> PROBLEM REQUIREMENTS
Please write out all the data that follows exactly, without the pictures.

> INFORMATION PROVIDED
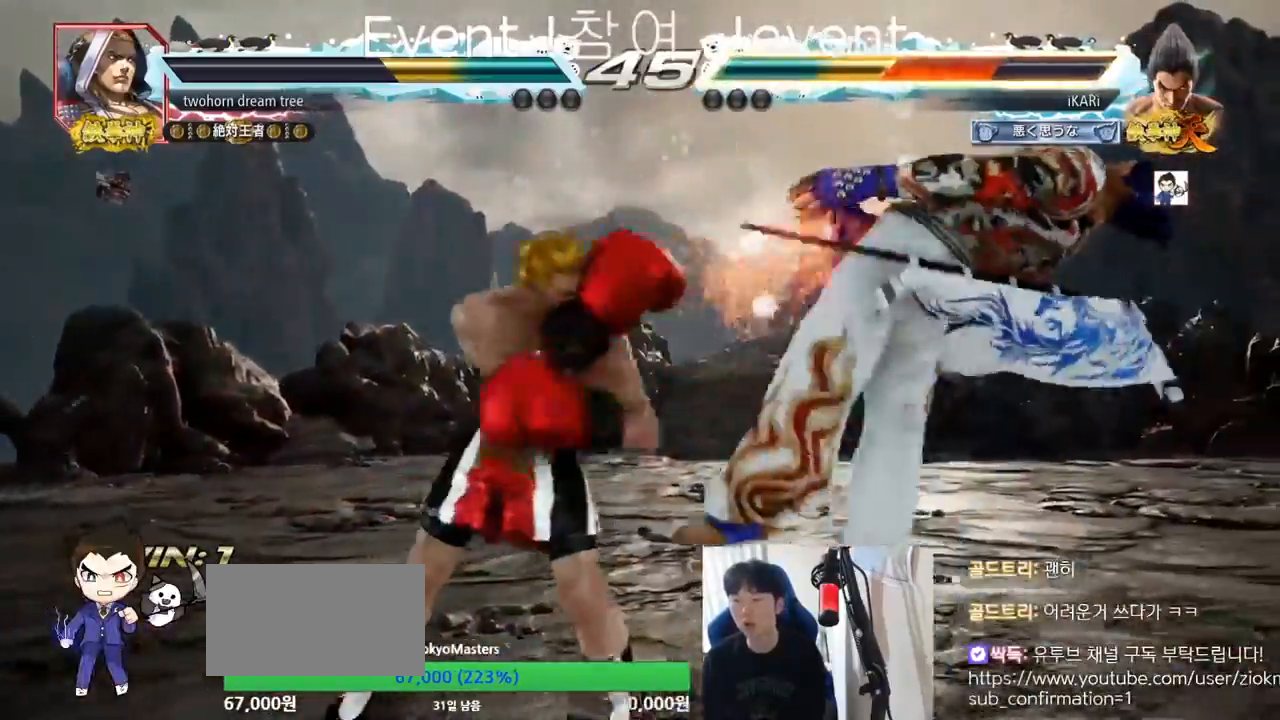
{"buttons": [], "left_stick": "center", "events": []}
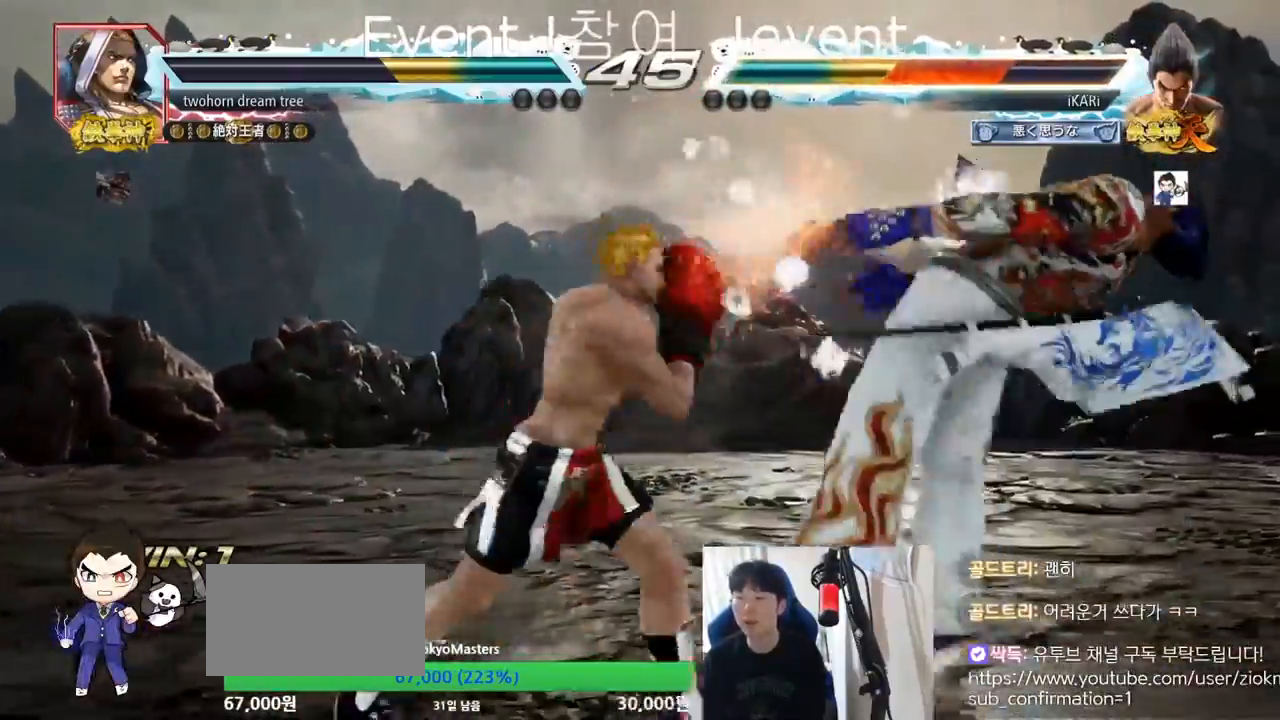
{"buttons": [], "left_stick": "center", "events": []}
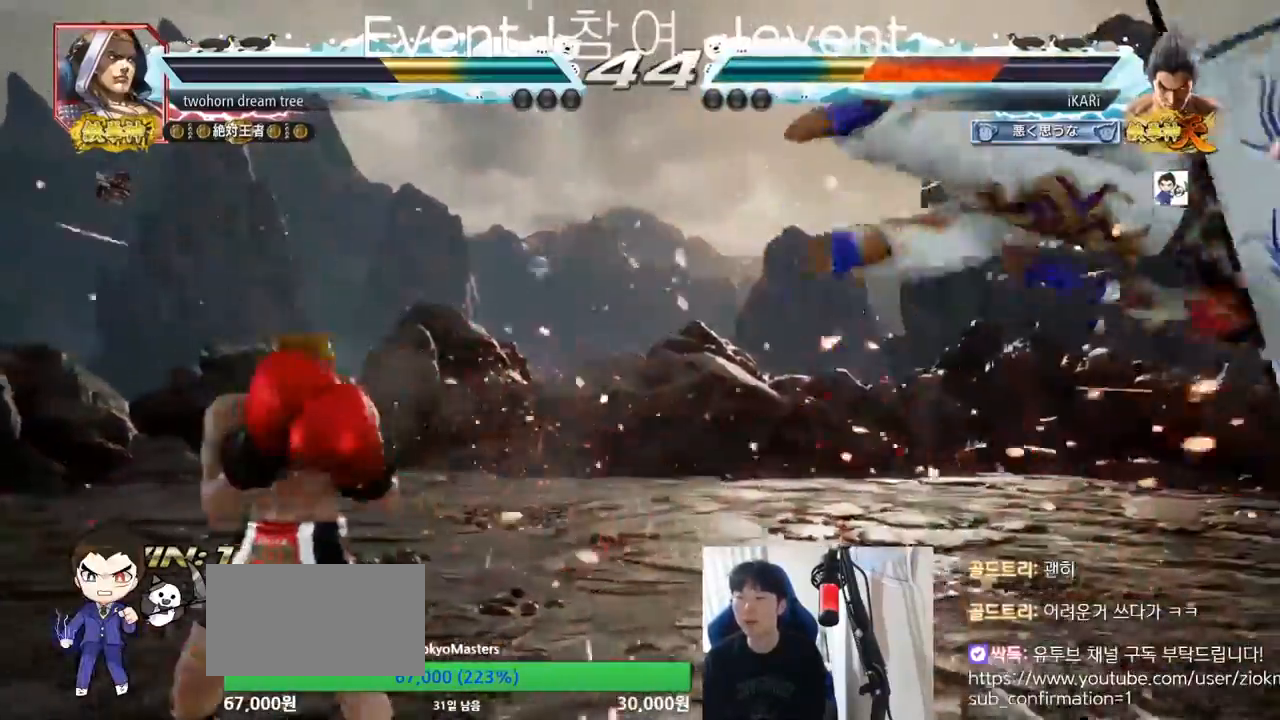
{"buttons": [], "left_stick": "center", "events": []}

> REPLY
{"buttons": [], "left_stick": "center", "events": []}
{"buttons": [], "left_stick": "center", "events": []}
{"buttons": [], "left_stick": "center", "events": []}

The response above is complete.